■ EXERCISE TEXT ■
"Shibuya" by Lyle (Hiroshi) Saxon
                     "Shibuya"

I first noticed the sensation on the new type Yamanote Line train, with the dual LCD displays over each door (one displaying station information and the other travel info, weather, advertising, etc.) and the car bodies that curve out from the base, making for a larger interior.  I looked around, found the displays interesting and useful, admired the new design that provided more interior room from the same base, and... felt a strange detachment.  I sat there - on the train - but feeling as though I was not quite... actually there.  This feeling has been very persistent, stubborn, and not quite shakeable.  The trains seem as though they are begrudgingly beginning to accept my existence on them, but what in the world is this strange feeling?
     Then, yesterday evening, I arrived early in Shibuya for an appointment, so I leisurely walked down Dogenzaka from the rear exit of the Inokashira Line.  I once again came face to face with the shock that Tokyo often provides any long-term resident - the shock of discovering an entire area changed almost beyond recognition.  I drifted down the street taking in the crowds of predominantly teenagers and people in their twenties, the discount drug stores(!), the fast food places(!) and it began to seep in what the cold new trains had been trying to tell me.

■ TASKS TO COMPLETE ■
• 1. In the Shibuya essay, what three things does the narrator take in while drifting down the street?
• 2. Write the next part of the essay about Shibuya, continuing after its final sentence.

■ DATASET EXTRACT ■
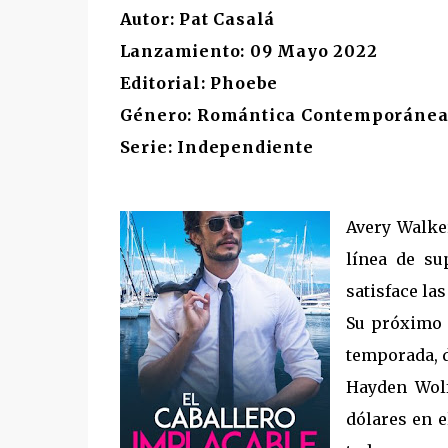
Autor: Pat Casalá
Lanzamiento: 09 Mayo 2022
Editorial: Phoebe
Género: Romántica Contemporáne
Serie: Independiente
Avery Walke
línea de su
satisface la
Su próximo c
temporada, 
Hayden Wolf
dólares en e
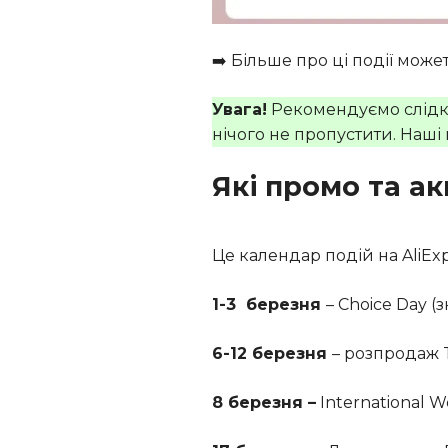
➡️ Більше про ці події може
Увага!
Рекомендуємо слідк
нічого не пропустити. Наш
Які промо та ак
Це календар подій на AliExpr
1-3 березня
– Choice Day 
6-12 березня
– розпродаж 
8 березня –
International 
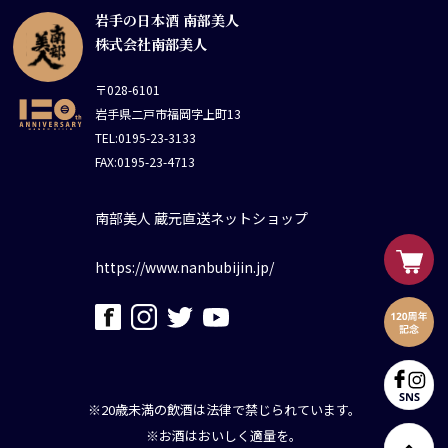
岩手の日本酒 南部美人
株式会社南部美人
〒028-6101
岩手県二戸市福岡字上町13
TEL:0195-23-3133
FAX:0195-23-4713
南部美人 蔵元直送ネットショップ
https://www.nanbubijin.jp/
※20歳未満の飲酒は法律で禁じられています。
※お酒はおいしく適量を。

■ ANSWERS TO EACH TASK ■
• 1.
1. The crowds of predominantly teenagers and people in their twenties
2. The discount drug stores
3. The fast food places

• 2.
     When I lived in San Francisco in the early eighties, I was a bit nervous during my first month there, but the city soon became my town.  Then when I moved to Tokyo in late 1984, the same thing happened - I was initially nervous (new culture, new language, etc.), but soon, and for the rest of the eighties and all of the nineties, Tokyo became my town.
     Now?  Tokyo belongs to people from one to thirty-eight, but not to forty-five-year-old Lyle.  I mean... I'm here and I am taking pictures and observing events, but I have become a guest in the world.  I well remember my disdain for those hangers on from distant eras who were always out of touch with now, but now (now?) I see it's not even a mental choice - it's a physical thing.
     Or not?  I have never lived in any city on this planet as long as I've lived in Tokyo.  Maybe this is just the disillusionment of having learned a city, figured the learning process was over, and then had it change from under my feet.  If I move to a new city, will it become mine as cities always did before?  Probably not, but there's a good side to all of this as well.  As I stood near the Hachiko statue in Shibuya taking in the surrounding scene, I was probably better able to see it than I ever have been before.  Better able to see the playing field from the stands than down on the field itself?  Hmmm....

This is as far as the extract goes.